DATASET CONTENT START

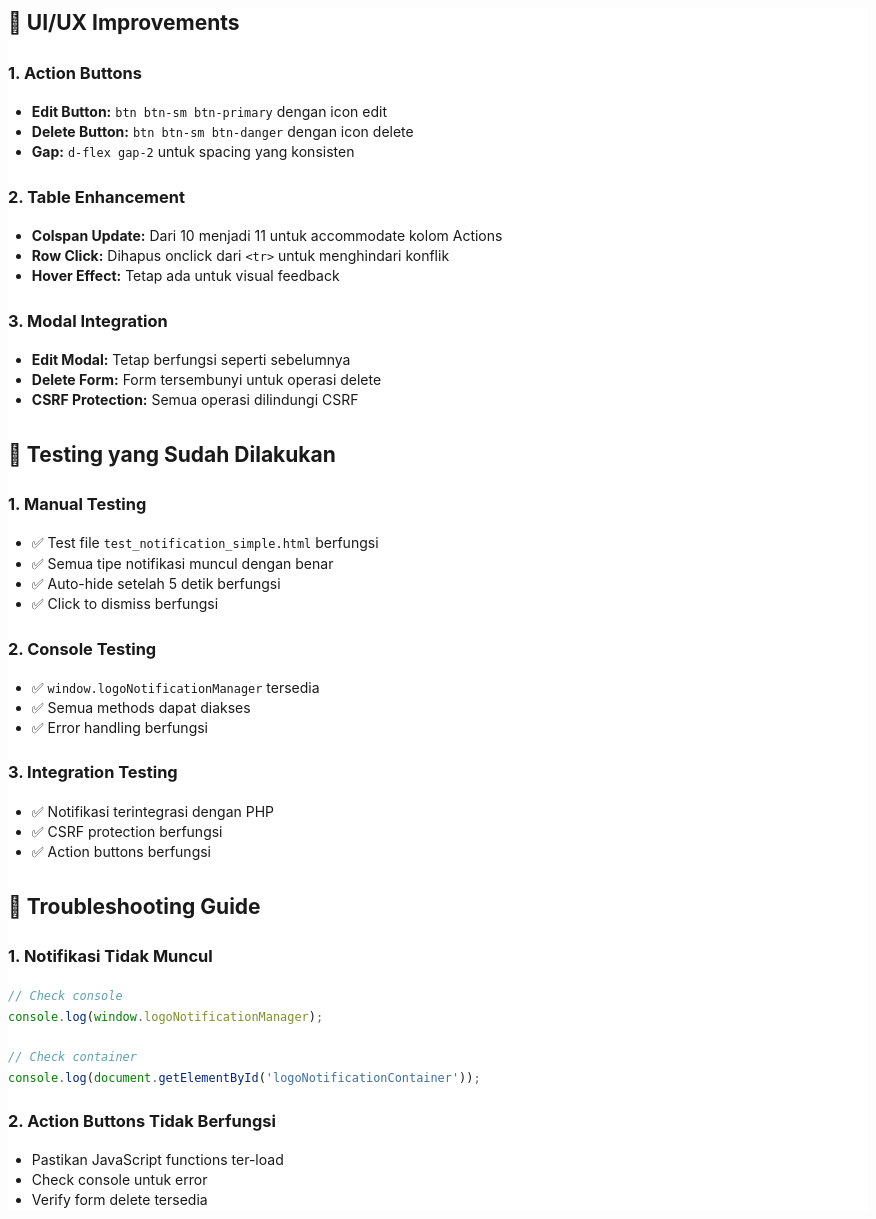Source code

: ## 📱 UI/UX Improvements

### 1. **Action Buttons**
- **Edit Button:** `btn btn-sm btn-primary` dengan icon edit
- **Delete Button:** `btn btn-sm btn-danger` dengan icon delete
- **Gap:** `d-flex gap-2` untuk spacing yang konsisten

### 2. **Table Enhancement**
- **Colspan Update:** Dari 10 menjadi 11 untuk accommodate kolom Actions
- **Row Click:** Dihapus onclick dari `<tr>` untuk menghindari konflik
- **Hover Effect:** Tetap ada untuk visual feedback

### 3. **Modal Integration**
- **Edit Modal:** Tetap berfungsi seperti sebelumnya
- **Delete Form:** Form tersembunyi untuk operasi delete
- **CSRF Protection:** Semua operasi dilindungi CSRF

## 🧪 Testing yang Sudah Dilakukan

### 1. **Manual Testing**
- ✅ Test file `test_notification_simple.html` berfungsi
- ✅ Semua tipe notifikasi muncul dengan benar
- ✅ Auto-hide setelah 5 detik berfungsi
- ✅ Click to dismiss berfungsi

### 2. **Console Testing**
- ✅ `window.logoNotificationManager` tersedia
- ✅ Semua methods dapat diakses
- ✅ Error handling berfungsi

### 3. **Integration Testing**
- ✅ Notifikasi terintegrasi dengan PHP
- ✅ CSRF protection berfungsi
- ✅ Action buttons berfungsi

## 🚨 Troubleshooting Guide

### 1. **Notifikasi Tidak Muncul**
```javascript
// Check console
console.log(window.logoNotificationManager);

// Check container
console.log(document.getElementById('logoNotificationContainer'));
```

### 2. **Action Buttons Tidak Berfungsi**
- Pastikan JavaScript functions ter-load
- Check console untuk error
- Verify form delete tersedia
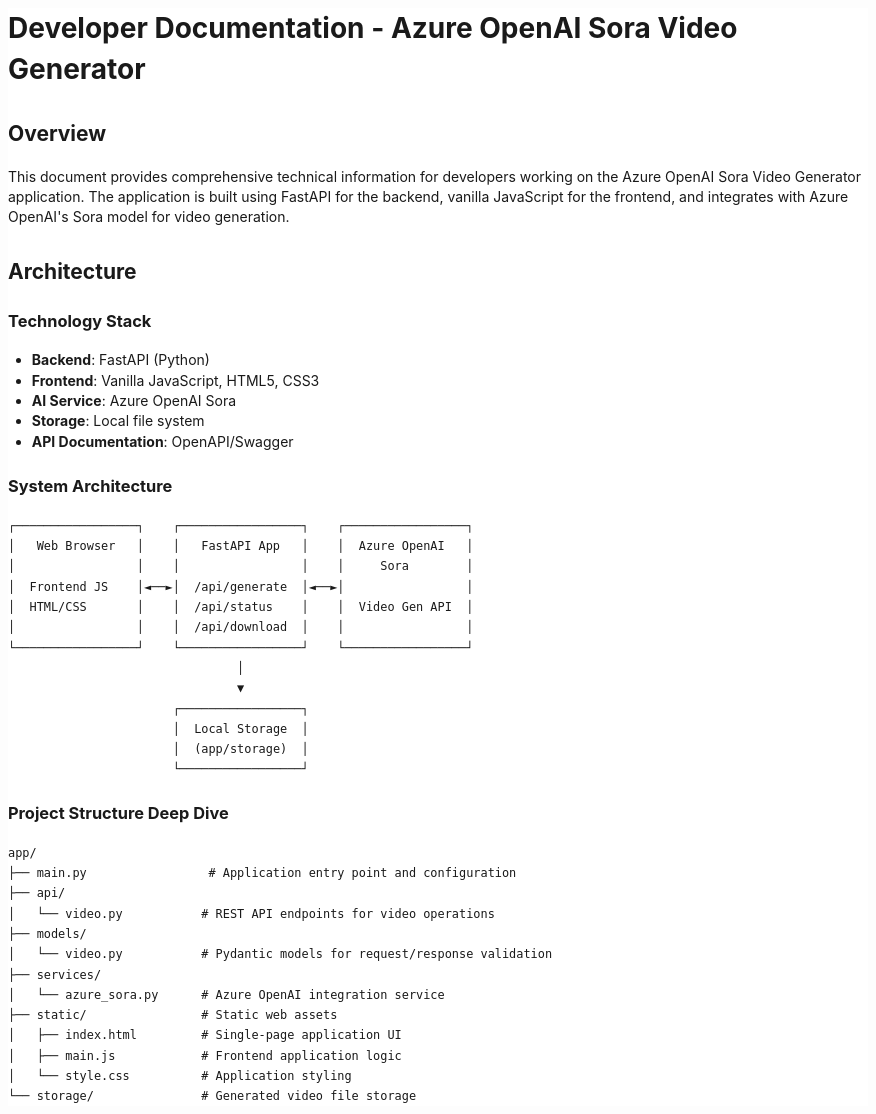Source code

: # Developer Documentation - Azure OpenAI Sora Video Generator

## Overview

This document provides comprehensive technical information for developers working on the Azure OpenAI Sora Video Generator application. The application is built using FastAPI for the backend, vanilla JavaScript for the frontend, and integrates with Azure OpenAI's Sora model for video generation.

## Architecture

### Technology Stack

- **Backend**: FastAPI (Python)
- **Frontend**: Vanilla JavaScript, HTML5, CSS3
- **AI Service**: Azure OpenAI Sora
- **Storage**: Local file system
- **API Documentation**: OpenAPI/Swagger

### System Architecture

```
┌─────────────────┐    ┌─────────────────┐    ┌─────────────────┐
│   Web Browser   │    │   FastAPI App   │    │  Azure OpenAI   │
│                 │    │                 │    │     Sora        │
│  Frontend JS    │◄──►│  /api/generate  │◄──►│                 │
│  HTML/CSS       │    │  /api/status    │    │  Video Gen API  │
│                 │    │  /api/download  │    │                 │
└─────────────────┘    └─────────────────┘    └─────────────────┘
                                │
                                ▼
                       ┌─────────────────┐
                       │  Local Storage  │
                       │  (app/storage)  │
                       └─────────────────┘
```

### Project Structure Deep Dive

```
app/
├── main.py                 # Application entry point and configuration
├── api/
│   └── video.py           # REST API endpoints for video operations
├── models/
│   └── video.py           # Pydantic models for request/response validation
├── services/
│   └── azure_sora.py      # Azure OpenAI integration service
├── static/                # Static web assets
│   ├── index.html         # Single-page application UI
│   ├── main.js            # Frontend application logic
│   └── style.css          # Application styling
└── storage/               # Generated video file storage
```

DATASET CONTENT END

Tally every line in these entries where the string "Check" occurs. The tally alone is the answer.

3